The compulsion which took Stephen Arnold to Crooked lane is hardly ours to examine. It must have been strong, since going up to Mrs. Sand involved certain concessions, doubtless intrinsically trifling, but of exaggerated discomfort to the mind spiritually cloistered, whatever its other latitude. Among them was a distinctly necessary apology, difficult enough to make to a lady of rank so superior and authority so voyant in the Church Militant, by a mere fighting soul without such straps and buttons as might compel recognition upon equal terms. It is impossible to know how far Stephen envisaged the visit as a duty—the priestly horizon is perhaps not wholly free from mirage—or to what extent he confessed it an indulgence. He was certainly aware of a stronger desire than he could altogether account for that Captain Filbert should not desert her post. The idea had an element of imitation oddly personal; he could not bear to reflect upon it. It may be wondered whether in any flight of venial imagination Arnold saw himself in a parallel situation with a lady. I am sure he did not. It may be considered, however, that among mirages there are unaccountable resemblances—resemblances without shape or form. He might fix his gaze, at all events, upon the supreme argument that those who were given to holy work, under any condition, in any degree, should make no rededication of themselves. This had to support him as best it could against the conviction that had Captain Filbert been Sister Anastasia, for example, of the Baker Institution, and Ensign Sand the Mother Superior of its Calcutta branch, it was improbable that he would have ventured to announce his interest in the matter by his card, or in any other way.

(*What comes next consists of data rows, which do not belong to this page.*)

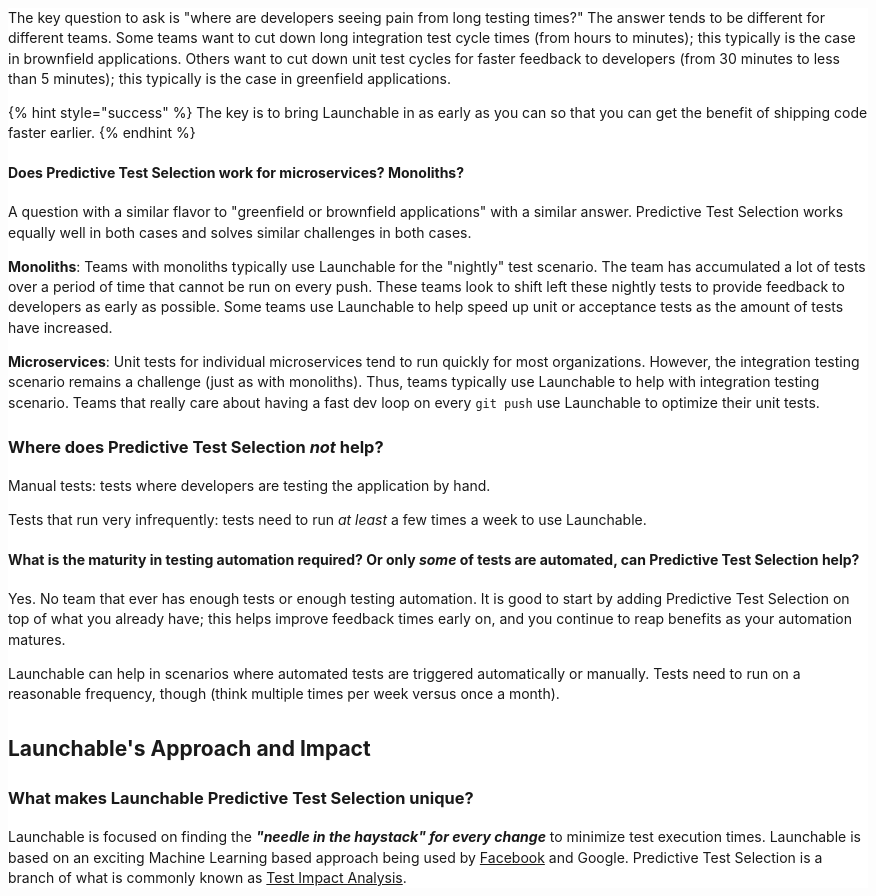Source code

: The key question to ask is "where are developers seeing pain from long testing times?" The answer tends to be different for different teams. Some teams want to cut down long integration test cycle times (from hours to minutes); this typically is the case in brownfield applications. Others want to cut down unit test cycles for faster feedback to developers (from 30 minutes to less than 5 minutes); this typically is the case in greenfield applications.

{% hint style="success" %}
The key is to bring Launchable in as early as you can so that you can get the benefit of shipping code faster earlier.
{% endhint %}

#### Does Predictive Test Selection work for microservices? Monoliths?

A question with a similar flavor to "greenfield or brownfield applications" with a similar answer. Predictive Test Selection works equally well in both cases and solves similar challenges in both cases.

**Monoliths**: Teams with monoliths typically use Launchable for the "nightly" test scenario. The team has accumulated a lot of tests over a period of time that cannot be run on every push. These teams look to shift left these nightly tests to provide feedback to developers as early as possible. Some teams use Launchable to help speed up unit or acceptance tests as the amount of tests have increased.

**Microservices**: Unit tests for individual microservices tend to run quickly for most organizations. However, the integration testing scenario remains a challenge (just as with monoliths). Thus, teams typically use Launchable to help with integration testing scenario. Teams that really care about having a fast dev loop on every `git push` use Launchable to optimize their unit tests.

### Where does Predictive Test Selection _not_ help?

Manual tests: tests where developers are testing the application by hand.

Tests that run very infrequently: tests need to run _at least_ a few times a week to use Launchable.

#### What is the maturity in testing automation required? Or only _some_ of tests are automated, can Predictive Test Selection help?

Yes. No team that ever has enough tests or enough testing automation. It is good to start by adding Predictive Test Selection on top of what you already have; this helps improve feedback times early on, and you continue to reap benefits as your automation matures.

Launchable can help in scenarios where automated tests are triggered automatically or manually. Tests need to run on a reasonable frequency, though (think multiple times per week versus once a month).

## Launchable's Approach and Impact

### What makes Launchable Predictive Test Selection unique?

Launchable is focused on finding the _**"needle in the haystack" for every change**_ to minimize test execution times. Launchable is based on an exciting Machine Learning based approach being used by [Facebook](https://engineering.fb.com/2018/11/21/developer-tools/predictive-test-selection/) and Google. Predictive Test Selection is a branch of what is commonly known as [Test Impact Analysis](https://www.launchableinc.com/test-automation-glossary/test-impact-analysis).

It was a hesitating step, therefore, that carried him up to the quarters, and a glance of some nervous distress that made him aware, as he stood bowing upon her threshold, clasping with both hands his soft felt hat to his breast, that Mrs. Sand was not displeased to see him. She hastened, indeed, to give him a chair; she said she was very glad he’d dropped in, if he didn’t mind the room being so untidy—where there were children you could spend the whole day picking up. They were out at present, with Captain Sand, in the perambulator—not having more servants than they could help. A sweeper and a cook they did with; it would surprise the people in this country, who couldn’t get along with less than twenty, she often said.